-- Text follows --
I would like to review with you several significant factors that will explain and illustrate this inexorable trend over the last five years to a North American strategic and capital markets focus among Canadian companies.
The first important factor and, in my opinion, the factor most responsible for this trend, was the introduction of the Multi-Jurisdictional Disclosure System in August 1991. For those of you who are not familiar with the MJDS it is, in essence, a system agreed to between the OSC and the SEC which, cutting through it all, allows a Canadian issuer to use its Canadian disclosure documents to access the U.S. capital markets. Even though all of the Canadian dealers fiercely opposed the introduction of the MJDS, the regulators had the courage and foresight to see it through. In my opinion, they have not been given enough credit for introducing a system that has provided ease of access to the world's largest capital market and investor base which is, obviously, extremely beneficial to a constituency that we all seek to serve to the best of our abilities. It is a beautiful system that has achieved tremendous benefits for the Canadian client.
The second key factor in Canadian firms moving toward a North American market focus from a strictly Canadian focus was the rebirth of a high-yield market in 1991 in the U.S. This $300 billion market (a comparable market does not exist in Canada) caters to those companies that are or would be considered less than investment grade or rated below BBB by the major U.S. rating agencies. Since 75 per cent or more of Canadian companies would fall into this category the U.S. high-yield market has become a very important source of capital for these firms. We have certainly observed the many Canadian firms that have moved away from commercial bank financing and into the U.S. high-yield market. The prime example of the migration to the U.S. market, of course, has been the Rogers group of companies. Since 1991 the Rogers group has completed relevant issues in the U.S. high-yield markets for proceeds in excess of $4 billion. Rogers has become the number-one issuer of high-yield debt in the U.S. capital markets. Having been personally involved in all of the Rogers financing in the U.S. markets, I can tell you that Rogers' reputation among U.S. investors is so good and so strong that the market will be a continuing attractive market for Ted and his group of companies. Many other world-class Canadian firms have followed Ted's lead away from Canadian bank financing and into this market. In fact, from the first deal completed by a Canadian company (Rogers Cantel) in this market in November 1991, in calendar year 1995 just under U.S. $4 billion was raised by Canadian companies in this market. Over the last five years debt financing for the majority of Canadian companies has most definitely gone south of the border. This John is an example where we perhaps disagree to some extent. I believe that the Canadian investment-dealer community did watch, and continues to watch, a sizable chunk of corporate Canada reach beyond our borders without them.
-- Text concluded --
-- Information provided follows --
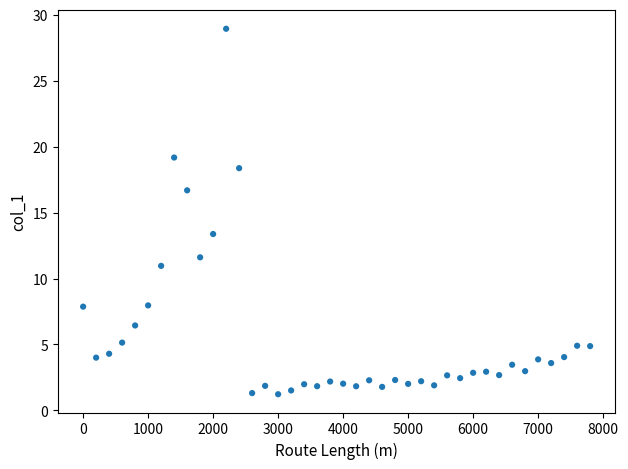

What is the range of Y values (max minus min)?

27.7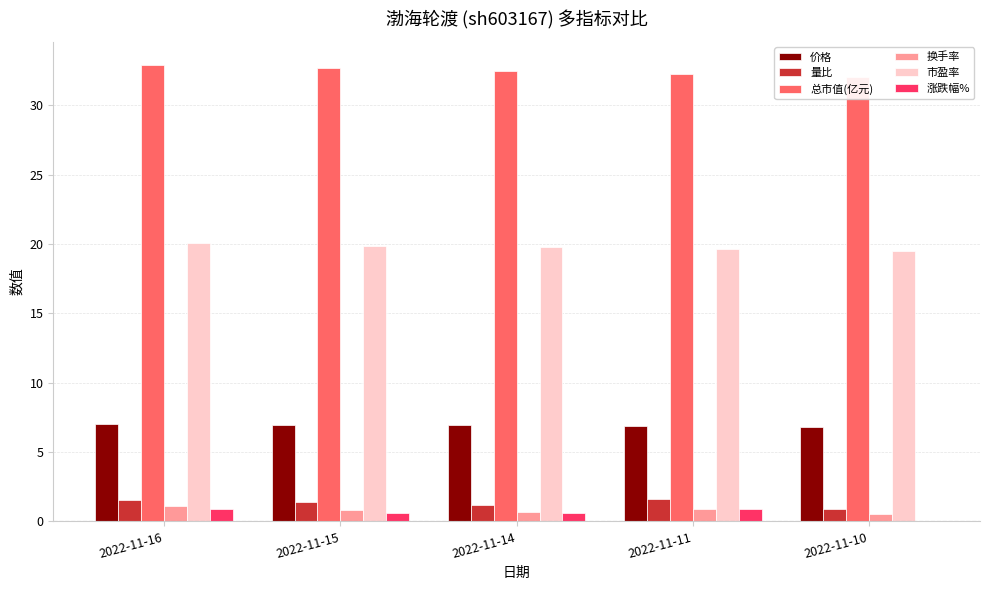

What is the total value across all series at 2022-11-15?

62.3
-- Information provided concluded --
--- Questions to answer ---
- 1) In the remarks on Canadian companies' shift toward U.S. capital markets, in what month and year was the Multi-Jurisdictional Disclosure System introduced?
- 2) In the remarks on Canadian companies' shift toward U.S. capital markets, rewrite the part from "I would like" up to and including "among Canadian companies.", swapping "inexorable" for "steady".
- 3) Proceed with the remarks on Canadian companies' shift toward U.S. capital markets, picking up after their final sentence.

--- Per-task outputs ---
- 1) August 1991

- 2)
I would like to review with you several significant factors that will explain and illustrate this steady trend over the last five years to a North American strategic and capital markets focus among Canadian companies.

- 3)
The third key factor in the trend toward a North American focus among Canadian firms can be demonstrated by a quick examination of cross-border strategic or M and A activity involving Canadian companies and nothing illustrates this better than the numbers. In 1990, total M and A activity involving Canadians was just under $10 billion with approximately 50 per cent being cross-border. In 1995 over $16 billion of strategic initiatives were completed by Canadian companies with almost $10 billion being done cross-border. From 1990 to 1995 strictly Canadian activity increased marginally while cross-border strategic activity increased 100 per cent. Powerful numbers.
The fourth and last key factor that I want to address (because I am running out of time!) is what I call "the next frontier" and that is the equity frontier. I call this the "next frontier" because we have barely scratched the surface in bringing Canadian companies to the U.S. equity markets. Unlike the U.S. high-yield market that does not have a comparable market in Canada, there is a very viable equity market in Canada. While new equity issues completed in the U.S. by Canadian companies have increased from $54 million total proceeds or one per cent of total new issuance in 1990 to $2 billion or 18 per cent of total new issuance in 1995, we are still at abnormally low levels, primarily because of the Canadian dealers' persistence and insistence on a concept that for the equity markets is, or should be, dead--that concept being the "bought deal."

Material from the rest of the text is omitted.